[cfe-dev] blocks and lambdas

James Gregurich bayoubengal at mac.com
Wed Feb 9 15:48:53 PST 2011

On Feb 9, 2011, at 2:00 AM, David Chisnall wrote:

> Lambdas and blocks are orthogonal technologies.

How are they orthogonal? I see a ton of overlap between the two....at least conceptually.

>  Blocks are a C extension designed to interoperate nicely with Objective-C and to work with C++.  Lambdas are a (very different) C++ technology.  Saying that you want a C library (libdispatch) to support a C++ technology (lambdas) doesn't make much sense.  

Why is the following structure incapable of describing a C++ lambda function? 

struct Block_basic {
    void *isa;
    int Block_flags;  /* int32_t */
    int Block_size; /* XXX should be packed into Block_flags */
    void (*Block_invoke)(void *);
    void (*Block_copy)(void *dst, void *src);  /* iff BLOCK_HAS_COPY_DISPOSE */
    void (*Block_dispose)(void *);             /* iff BLOCK_HAS_COPY_DISPOSE */
    /* long params[0];  // where const imports, __block storage references, etc. get laid down */

If the clang C compiler can set up this structure for a Blocks block, I don't see why the clang C++ compiler cannot do the analogous operation with a C++ lambda.

whether it is C or C++, it's all just symbols and structures. 

> Given the different semantics between blocks and lambdas, implementing one in terms of the other does not really make sense.  However, it would be fairly simple at the library level to implement a wrapper for one in terms of the other, so this isn't a compiler issue, it's an issue for your code.  

Why do the semantics of the languages matter? They are conceptually the same thing.
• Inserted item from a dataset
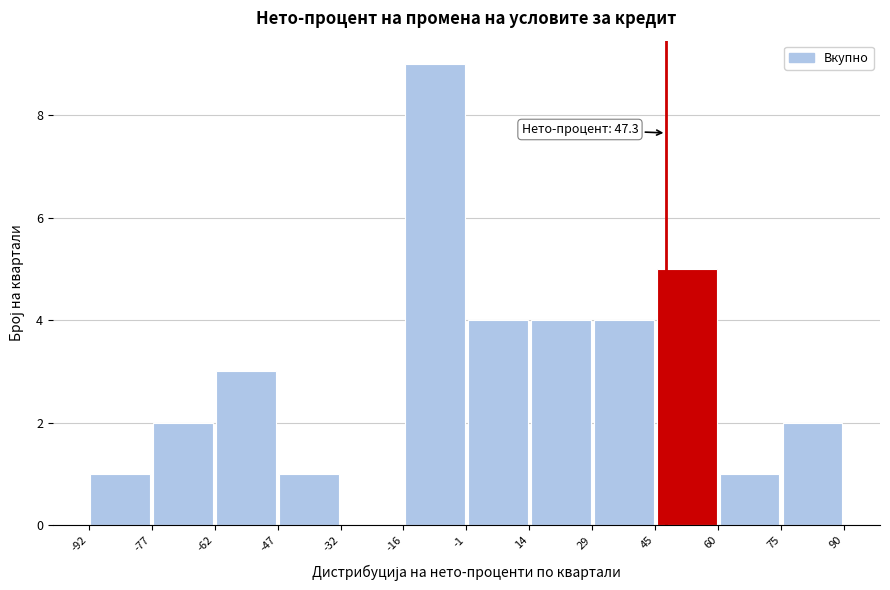

Which range on the x-axis has the tallest bar?

-16 to -1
The only difference I see is the __blocks keyword/ block storage. My point earlier is don't worry about block storage for lambdas. C++ programmers are expected to understand the lifetimes of their variables and not use them in ways inconsistent with their scope....also, if one wants to share variables with the stack and multiple blocks, he'll declare the variable as a shared_ptr anyway. The block/lambda just needs to copy the shared_ptr by value.

> Having blocks and labmdas share an implementation in clang would be problematic for a variety of reasons.  For one thing, blocks already have a well-defined ABI, and lambdas will have a per-platform ABI.  Unless you could persuade the C++ committee to break with tradition and specify an ABI, and specify that ABI to be compatible with the existing, deployed, blocks ABI, then this is not feasible.  

The behavior can be specific to MacOSX where Apple controls the platform and ABI. I doubt there is extensive blocks use outside of the Apple universe. So, interoperability doesn't matter outside the Apple universe. Apple doesn't support newer versions of gcc that support lambdas and clang doesn't do lambdas yet, so there should still be the freedom to pick a meaningful ABI for Apple platforms that makes the two technologies compatible. If Apple can change its ABIs to unify C++ and ObjC exceptions, then surely it can set up its ABI to make blocks and lambdas interoperable.

Bottom line....

I'm a 3rd party developer that has to share code between OSX and Windows....a description I'd say likely applies to the majority of mac developers. The clang team is building this compiler for people like me to use. My statement is....don't make me, the customer, have to go through coding gymnastics to make my standard code work with Apple's platforms. Don't force me to use non-standard code structures for force me to have to write compatibility wrappers unless it is necessary. This stuff is extra work that makes my code more complex and less maintainable.

I'm not going to put on any pretense that I understand the technology necessary to make blocks and lambdas interoperable. I have a fair amount of knowledge, but this is not my area of expertise. I don't daily work on compilers and libraries. I'm doing my best to communicate (as a general statement) to you guys who are compiler and library guys that we need to maximize interoperability with C++ standards and Apple-specific APIs so that people like me can deliver higher quality apps to market more quickly. I don't think that is an unreasonable statement.